The Rubells … have been so supportive of me as a director, of me as a mother, and I’m getting to do both of the things that I love and am passionate about. And I’m really, really grateful for that.

CH: What were the highlights for you of the museum opening?

CB: Of the first five people in line, there was a group of three women who were graduates of Randall Junior High School. And they had their yearbooks and report cards from their time. The school closed in ’78, and so they were some of the last graduates. 

To meet them and … to hear them say, “I never thought I’d walk in here and see artwork on the walls that are representative of me and who look like me by artists who look like me.” That was the highlight, absolutely.

A woman at the opening of the Rubell Museum DC holds her copy of her 1962 yearbook from Randall Junior High School, a segregated school for Black students that was closed in 1978. The building was remodeled from disrepair to become the Rubell Museum.

Singer and Motown icon Marvin Gaye was a graduate of Randall Junior High School in the mid-'50s. … We had a wonderful suite of Keith Haring works on paper (for the Rubell Museum DC opening). … In the notes Haring talks about having listened to Marvin Gaye’s “What’s Going On?” (also the name of the museum’s opening show) for the first two hours he was making the work.
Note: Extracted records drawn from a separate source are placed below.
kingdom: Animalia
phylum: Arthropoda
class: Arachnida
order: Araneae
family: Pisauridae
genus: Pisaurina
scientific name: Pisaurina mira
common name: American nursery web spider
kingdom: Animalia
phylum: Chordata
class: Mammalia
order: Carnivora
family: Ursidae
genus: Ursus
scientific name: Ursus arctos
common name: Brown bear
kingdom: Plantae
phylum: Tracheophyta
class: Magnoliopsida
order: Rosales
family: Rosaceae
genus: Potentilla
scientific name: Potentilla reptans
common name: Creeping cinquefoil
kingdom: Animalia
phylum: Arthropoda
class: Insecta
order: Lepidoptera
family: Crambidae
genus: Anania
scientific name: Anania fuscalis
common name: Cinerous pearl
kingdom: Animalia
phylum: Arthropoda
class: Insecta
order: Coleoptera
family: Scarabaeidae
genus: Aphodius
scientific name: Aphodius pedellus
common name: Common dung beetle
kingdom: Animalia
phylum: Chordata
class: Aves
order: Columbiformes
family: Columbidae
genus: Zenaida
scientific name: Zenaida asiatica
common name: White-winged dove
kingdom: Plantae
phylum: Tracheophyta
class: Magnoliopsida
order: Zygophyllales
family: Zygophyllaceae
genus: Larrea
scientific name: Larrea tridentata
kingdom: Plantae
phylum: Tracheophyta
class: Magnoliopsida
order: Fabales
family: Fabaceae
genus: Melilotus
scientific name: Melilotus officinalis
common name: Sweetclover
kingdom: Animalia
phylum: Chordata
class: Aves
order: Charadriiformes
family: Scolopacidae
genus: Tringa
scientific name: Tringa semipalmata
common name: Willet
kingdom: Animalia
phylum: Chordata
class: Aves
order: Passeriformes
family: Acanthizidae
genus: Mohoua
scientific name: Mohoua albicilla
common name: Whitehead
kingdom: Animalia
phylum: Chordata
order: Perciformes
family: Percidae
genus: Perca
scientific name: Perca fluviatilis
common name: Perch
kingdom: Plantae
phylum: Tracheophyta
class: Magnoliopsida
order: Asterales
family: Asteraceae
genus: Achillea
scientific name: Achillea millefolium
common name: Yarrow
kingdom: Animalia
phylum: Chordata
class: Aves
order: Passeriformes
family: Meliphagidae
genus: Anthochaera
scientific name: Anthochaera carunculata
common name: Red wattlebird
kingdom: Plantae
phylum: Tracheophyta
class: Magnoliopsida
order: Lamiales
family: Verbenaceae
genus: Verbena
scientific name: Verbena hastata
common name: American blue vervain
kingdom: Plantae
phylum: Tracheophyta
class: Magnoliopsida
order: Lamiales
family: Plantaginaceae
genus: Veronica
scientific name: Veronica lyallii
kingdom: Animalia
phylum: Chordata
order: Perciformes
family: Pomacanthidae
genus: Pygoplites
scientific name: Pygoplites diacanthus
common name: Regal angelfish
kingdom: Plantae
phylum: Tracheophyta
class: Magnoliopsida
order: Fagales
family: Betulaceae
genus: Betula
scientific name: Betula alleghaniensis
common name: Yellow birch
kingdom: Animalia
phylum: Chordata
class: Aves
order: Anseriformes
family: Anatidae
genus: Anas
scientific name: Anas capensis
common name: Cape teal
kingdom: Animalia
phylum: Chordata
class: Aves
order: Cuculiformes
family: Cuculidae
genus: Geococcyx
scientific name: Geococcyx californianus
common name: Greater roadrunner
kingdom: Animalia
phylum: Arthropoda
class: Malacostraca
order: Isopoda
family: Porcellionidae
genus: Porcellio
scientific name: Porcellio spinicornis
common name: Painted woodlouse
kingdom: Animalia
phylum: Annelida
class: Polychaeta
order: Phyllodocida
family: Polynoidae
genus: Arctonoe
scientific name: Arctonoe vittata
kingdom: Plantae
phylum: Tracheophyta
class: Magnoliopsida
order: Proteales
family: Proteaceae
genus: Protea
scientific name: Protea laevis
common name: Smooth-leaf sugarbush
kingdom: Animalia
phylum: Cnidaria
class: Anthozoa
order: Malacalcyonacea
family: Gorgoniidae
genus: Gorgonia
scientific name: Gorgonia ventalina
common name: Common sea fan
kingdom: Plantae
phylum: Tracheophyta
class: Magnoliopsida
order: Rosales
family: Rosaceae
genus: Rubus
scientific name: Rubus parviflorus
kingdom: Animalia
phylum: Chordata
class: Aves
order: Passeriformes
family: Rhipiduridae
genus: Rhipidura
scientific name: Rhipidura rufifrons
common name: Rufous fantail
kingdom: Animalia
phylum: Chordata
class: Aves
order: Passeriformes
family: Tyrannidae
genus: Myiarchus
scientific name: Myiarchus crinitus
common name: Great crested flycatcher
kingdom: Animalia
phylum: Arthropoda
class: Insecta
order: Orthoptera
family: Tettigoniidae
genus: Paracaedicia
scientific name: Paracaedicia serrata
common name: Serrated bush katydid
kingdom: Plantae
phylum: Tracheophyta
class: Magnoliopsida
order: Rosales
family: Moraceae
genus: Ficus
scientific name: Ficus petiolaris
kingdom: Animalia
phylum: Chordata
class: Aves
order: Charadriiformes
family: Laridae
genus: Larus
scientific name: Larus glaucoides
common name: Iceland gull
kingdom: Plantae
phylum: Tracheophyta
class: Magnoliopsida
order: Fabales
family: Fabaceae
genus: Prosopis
To be able to show that in this space was really special.

CH: What are your priorities for the museum?

CB: My first priority is creating programming for our community and our membership that pulls in the history of this place with the artists and the artwork we are showing here, … creating the opportunity for people from all walks of life, from different industries in Washington to be able to come here and have unique reactions and unique conversations around the artwork.

CH: How do you learn about this huge family collection?

CB: (She describes the great knowledge shared by the staff at the Miami museum and their collaborative approach.)

There’s no shortcut. I’m learning this collection one artwork, one artist at a time. … You can’t know everything about art, you just can’t. So, I learn something new every day, and, and that’s why I love what I do.